En décembre 2010, je sortais d’une librairie du quartier de l’Agdal à Rabat lorsque je suis tombé sur un journaliste d’un quotidien de grande diffusion que j’ai connu comme étudiant de troisième cycle à la faculté où j’enseigne. Les événements de Tunisie battaient alors leur plein. Nous échangeâmes quelques commentaires sur les dernières péripéties du régime de Benali. Le lendemain, à ma grande surprise, sur « la une » du journal, je découvrais que j’avais fait une déclaration sur ce qui se passait en Tunisie, avec ma photo, alors qu’il n’en était rien. Le journaliste me faisait prendre position et même commenter les événements en cours ! Pourtant, à ce stade de la révolution tunisienne, je m’abstenais de tout commentaire, par prudence académique, les faits étaient alors encore confus. Le sens de ce qui se passait était peu lisible.

Ce n’était pas la première fois qu’une conversation ordinaire était transformée en entretien formel et rendue publique sans que je le veuille, accolée de l’étrange mention : « selon une source qui a tenu à garder l’anonymat », la source en question n’a jamais été consultée.
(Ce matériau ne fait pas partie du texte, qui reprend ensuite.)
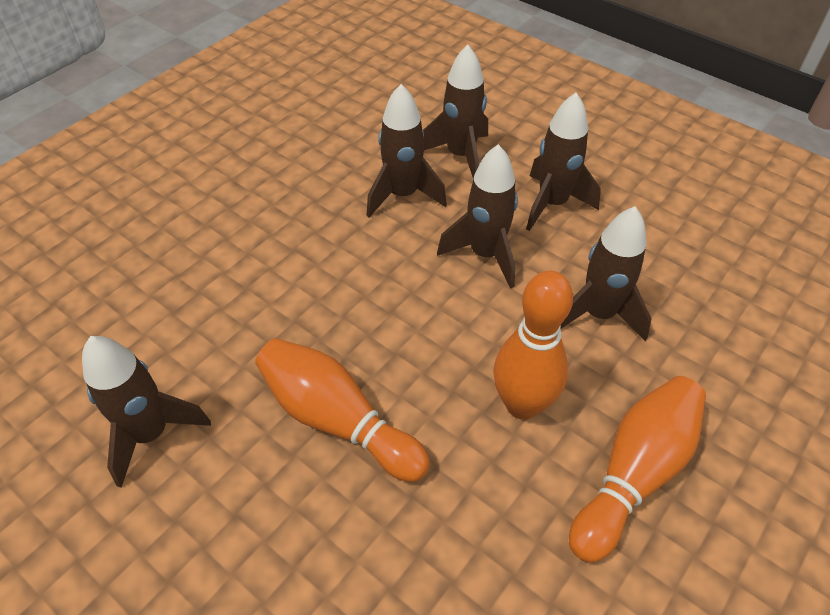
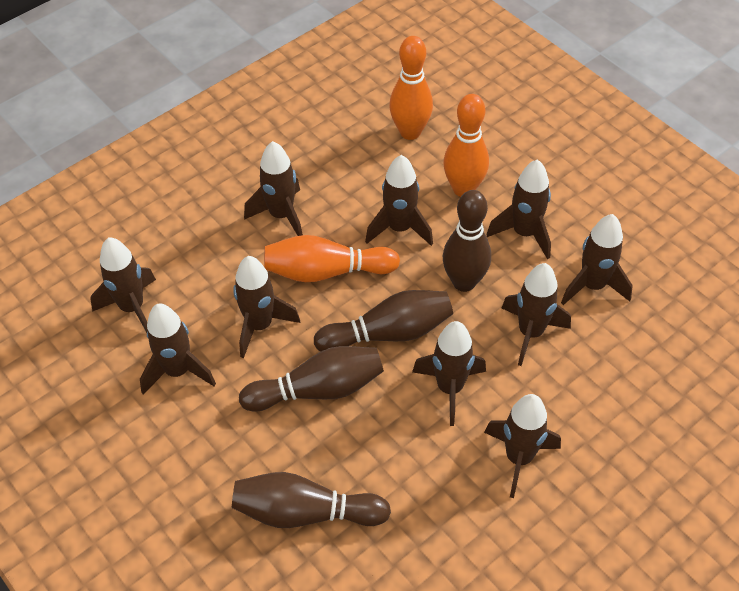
brown bowling pin: 0 -> 4
brown rocket: 6 -> 10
Je considère la participation aux débats publics comme un engagement, une obligation, ayant pour objectif de contribuer à l’élévation du niveau de conscience politique au sein de notre société : une mission que je me suis assignée, prolongement de mes adhérences marxistes. Je prêche l’élargissement du débat public chez mes concitoyens. J’enseigne la nécessité de la plus large appropriation populaire de la chose publique, convaincu qu’il s’agit là d’une des clés de la modernisation de notre société. En conséquence, je n’hésite pas à répondre aux invitations à prendre la parole ici ou là, généralement dans des sites universitaires, quand je le peux. Aussi au cours de l’année universitaire qui vient de s’écouler, je peux dire que je n’ai pas chômé. Peut être même en ai-je fait un peu trop. Je suis intervenu sur les politiques publiques, les droits humains, le développement social, le Maghreb, la démocratie participative, la société civile. Cependant, je veille à une nette démarcation entre une démarche de science politique, ma discipline de référence, et les militances de toute nature qui enveloppent ces thématiques et dans lesquelles versent souvent nombre de mes fréquentations.

Le débat public chez nous est normalement couvert par les médias de toute nature, les nouvelles technologies. Pour la énième fois en cette fin d’année, je viens de constater que ce que je crois avoir dit en public correspond peu aux couvertures médiatiques qui en ont été faites : au niveau des titres thèses, des formules attrape grand public, les phrases extraites de leur contexte, des observations, voire des interrogations arbitrairement découpées des contenus, des phrases fractionnées, le dévoiement de sens de nombre de propositions, la recherche du spectaculaire à partir de propos pourtant clairement délimités, sans rapport avec ma manière de faire..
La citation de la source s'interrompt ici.